Die Zahlen zeigen, dass eine qualitativ gute und quantitativ ausreichende Kinderbetreuung für Eltern ein wichtiges Thema ist. Die meisten Kommunen haben dies erkannt und unternehmen große Anstrengungen, um die nötigen Angebote zu schaffen. Der Bund hat einen Finanzierungsbeitrag von vier Milliarden Euro bereits geleistet. Doch die Finanzierung in den Ländern bleibt zum Teil unklar.

"Das große Ziel, 750.000 Betreuungsplätze bis 2013 bereit zu stellen ist erreichbar – allerdings brauchen wir dafür deutlich mehr Dynamik beim Ausbau. Die Länder haben bislang fast ausschließlich Bundesmittel abgerufen. Jetzt sind sie selbst in der Pflicht. Denn wir können es uns nicht leisten, bei der Kinderbetreuung zu sparen", erklärte Kristina Schröder.

Der Bund übernimmt von den ausbaubedingten Mehrkosten von insgesamt 12 Milliarden Euro ein Drittel – 2,15 Milliarden Euro in Form von Investitionskostenzuschüssen und 1,85 Milliarden Euro für die ausbaubedingten zusätzlichen Betriebskosten. Zudem stellt der Bund ab 2014 jährlich 770 Millionen Euro für den laufenden Betrieb bereit.

Zweiter Zwischenbericht vorgelegt

Bisher werden rund 23 Prozent der Kinder im Alter bis zu drei Jahren in Kindertageseinrichtungen oder in der Kindertagespflege betreut. Nach den Ergebnissen des Zwischenberichts wünschen sich allerdings 39 Prozent der Eltern von Kindern in dieser Altersgruppe ein Betreuungsangebot.

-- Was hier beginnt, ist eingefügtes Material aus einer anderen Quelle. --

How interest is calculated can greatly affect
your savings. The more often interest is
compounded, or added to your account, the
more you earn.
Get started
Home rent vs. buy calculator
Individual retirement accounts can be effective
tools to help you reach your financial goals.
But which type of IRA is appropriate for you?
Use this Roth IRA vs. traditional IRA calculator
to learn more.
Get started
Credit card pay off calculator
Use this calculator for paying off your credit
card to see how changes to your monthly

In Ostdeutschland liegt die Betreuungsquote der unter Dreijährigen mit 48,1 Prozent deutlich über dem Niveau Westdeutschlands (17,4 Prozent). Im Vergleich zum Vorjahr stieg die Anzahl damit um 55.000 Kinder. In Westdeutschland hat sich das Angebot an Betreuungsplätzen seit 2006 mehr als verdoppelt (2006: 8,0 Prozent; 2010: 17,4 Prozent). Die Zahlen zeigen aber auch, dass die Bedeutung des Themas noch nicht überall erkannt wird.

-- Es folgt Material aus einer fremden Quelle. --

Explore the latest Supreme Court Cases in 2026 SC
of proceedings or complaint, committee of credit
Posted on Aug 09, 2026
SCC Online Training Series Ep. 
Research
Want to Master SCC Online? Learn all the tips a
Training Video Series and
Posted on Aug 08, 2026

Einsatz von Bundes- und Landesmitteln 

Die Ausbaudynamik variiert allerdings von Land zu Land. Dies ergibt die Zwischenevaluierung des Investitionsprogramms "Kinderbetreuungsfinanzierung 2008 – 2013", die das Finanzwissenschaftliche Forschungsinstitut an der Universität zu Köln im Auftrag des Bundesfamilienministeriums auf der Basis von Länderbefragungen erstellt hat. Ergebnis: Erst werden die Bundesmittel aufgebraucht, dann erst werden die Landesmittel eingeplant. Lediglich im Saarland werden gleichzeitig Bundes- und Landesmittel eingesetzt. Ersteres kann sich dann als problematisch erweisen, wenn für die verbleibenden Haushaltsjahre Landesmittel noch nicht fest eingeplant sind und diese beispielsweise vor dem Hintergrund der Schuldenbremse nicht in ausreichendem Maße zur Verfügung gestellt werden können.

Initiative "Offensive Frühe Chancen"

Mit der Initiative "Offensive Frühe Chancen" stellt der Bund bis 2014 rund 400 Millionen Euro zur Verfügung. Einrichtungen, in denen der Förderbedarf besonders groß ist, erhalten die Möglichkeit, eine zusätzliche qualifizierte Fachkraft einzustellen. Diese wird die individuelle sprachliche Entwicklung der Kinder auf der Grundlage wissenschaftlicher Konzepte unterstützen und Sprachförderung als Querschnittsaufgabe im Betreuungsalltag verstärken.